• **WORK TO COMPLETE**
Reproduce every line of the following data verbatim, preserving its original wording, spelling, and line order.

═══ PROVIDED DATA

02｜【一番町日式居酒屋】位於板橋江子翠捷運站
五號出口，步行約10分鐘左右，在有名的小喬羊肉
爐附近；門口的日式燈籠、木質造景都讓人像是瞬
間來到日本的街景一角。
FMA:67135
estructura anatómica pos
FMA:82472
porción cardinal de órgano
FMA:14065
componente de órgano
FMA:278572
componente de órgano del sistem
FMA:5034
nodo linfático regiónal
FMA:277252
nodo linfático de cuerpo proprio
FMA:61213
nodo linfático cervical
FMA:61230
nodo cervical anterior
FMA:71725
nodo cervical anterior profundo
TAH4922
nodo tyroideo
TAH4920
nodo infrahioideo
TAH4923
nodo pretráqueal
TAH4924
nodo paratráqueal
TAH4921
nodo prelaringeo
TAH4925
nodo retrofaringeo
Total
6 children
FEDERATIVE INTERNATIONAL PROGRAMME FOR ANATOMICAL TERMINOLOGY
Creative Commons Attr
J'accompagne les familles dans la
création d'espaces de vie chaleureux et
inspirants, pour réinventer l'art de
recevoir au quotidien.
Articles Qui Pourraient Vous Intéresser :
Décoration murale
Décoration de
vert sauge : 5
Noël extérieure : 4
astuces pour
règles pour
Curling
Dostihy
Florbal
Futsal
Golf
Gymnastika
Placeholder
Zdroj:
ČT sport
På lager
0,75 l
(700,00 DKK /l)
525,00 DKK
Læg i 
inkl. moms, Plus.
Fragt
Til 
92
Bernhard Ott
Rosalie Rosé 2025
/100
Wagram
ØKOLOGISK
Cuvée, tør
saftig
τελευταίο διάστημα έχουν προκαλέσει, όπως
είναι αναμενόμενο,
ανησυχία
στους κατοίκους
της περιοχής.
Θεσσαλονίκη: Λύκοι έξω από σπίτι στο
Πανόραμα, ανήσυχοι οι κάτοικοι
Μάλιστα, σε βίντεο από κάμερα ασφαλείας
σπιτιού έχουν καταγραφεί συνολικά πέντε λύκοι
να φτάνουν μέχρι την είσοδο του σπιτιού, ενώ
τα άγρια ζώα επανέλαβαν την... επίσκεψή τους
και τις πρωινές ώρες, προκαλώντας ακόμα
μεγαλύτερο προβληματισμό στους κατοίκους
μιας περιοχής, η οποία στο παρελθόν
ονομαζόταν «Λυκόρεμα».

══════

• **OUTPUT**
02｜【一番町日式居酒屋】位於板橋江子翠捷運站
五號出口，步行約10分鐘左右，在有名的小喬羊肉
爐附近；門口的日式燈籠、木質造景都讓人像是瞬
間來到日本的街景一角。
FMA:67135
estructura anatómica pos
FMA:82472
porción cardinal de órgano
FMA:14065
componente de órgano
FMA:278572
componente de órgano del sistem
FMA:5034
nodo linfático regiónal
FMA:277252
nodo linfático de cuerpo proprio
FMA:61213
nodo linfático cervical
FMA:61230
nodo cervical anterior
FMA:71725
nodo cervical anterior profundo
TAH4922
nodo tyroideo
TAH4920
nodo infrahioideo
TAH4923
nodo pretráqueal
TAH4924
nodo paratráqueal
TAH4921
nodo prelaringeo
TAH4925
nodo retrofaringeo
Total
6 children
FEDERATIVE INTERNATIONAL PROGRAMME FOR ANATOMICAL TERMINOLOGY
Creative Commons Attr
J'accompagne les familles dans la
création d'espaces de vie chaleureux et
inspirants, pour réinventer l'art de
recevoir au quotidien.
Articles Qui Pourraient Vous Intéresser :
Décoration murale
Décoration de
vert sauge : 5
Noël extérieure : 4
astuces pour
règles pour
Curling
Dostihy
Florbal
Futsal
Golf
Gymnastika
Placeholder
Zdroj:
ČT sport
På lager
0,75 l
(700,00 DKK /l)
525,00 DKK
Læg i 
inkl. moms, Plus.
Fragt
Til 
92
Bernhard Ott
Rosalie Rosé 2025
/100
Wagram
ØKOLOGISK
Cuvée, tør
saftig
τελευταίο διάστημα έχουν προκαλέσει, όπως
είναι αναμενόμενο,
ανησυχία
στους κατοίκους
της περιοχής.
Θεσσαλονίκη: Λύκοι έξω από σπίτι στο
Πανόραμα, ανήσυχοι οι κάτοικοι
Μάλιστα, σε βίντεο από κάμερα ασφαλείας
σπιτιού έχουν καταγραφεί συνολικά πέντε λύκοι
να φτάνουν μέχρι την είσοδο του σπιτιού, ενώ
τα άγρια ζώα επανέλαβαν την... επίσκεψή τους
και τις πρωινές ώρες, προκαλώντας ακόμα
μεγαλύτερο προβληματισμό στους κατοίκους
μιας περιοχής, η οποία στο παρελθόν
ονομαζόταν «Λυκόρεμα».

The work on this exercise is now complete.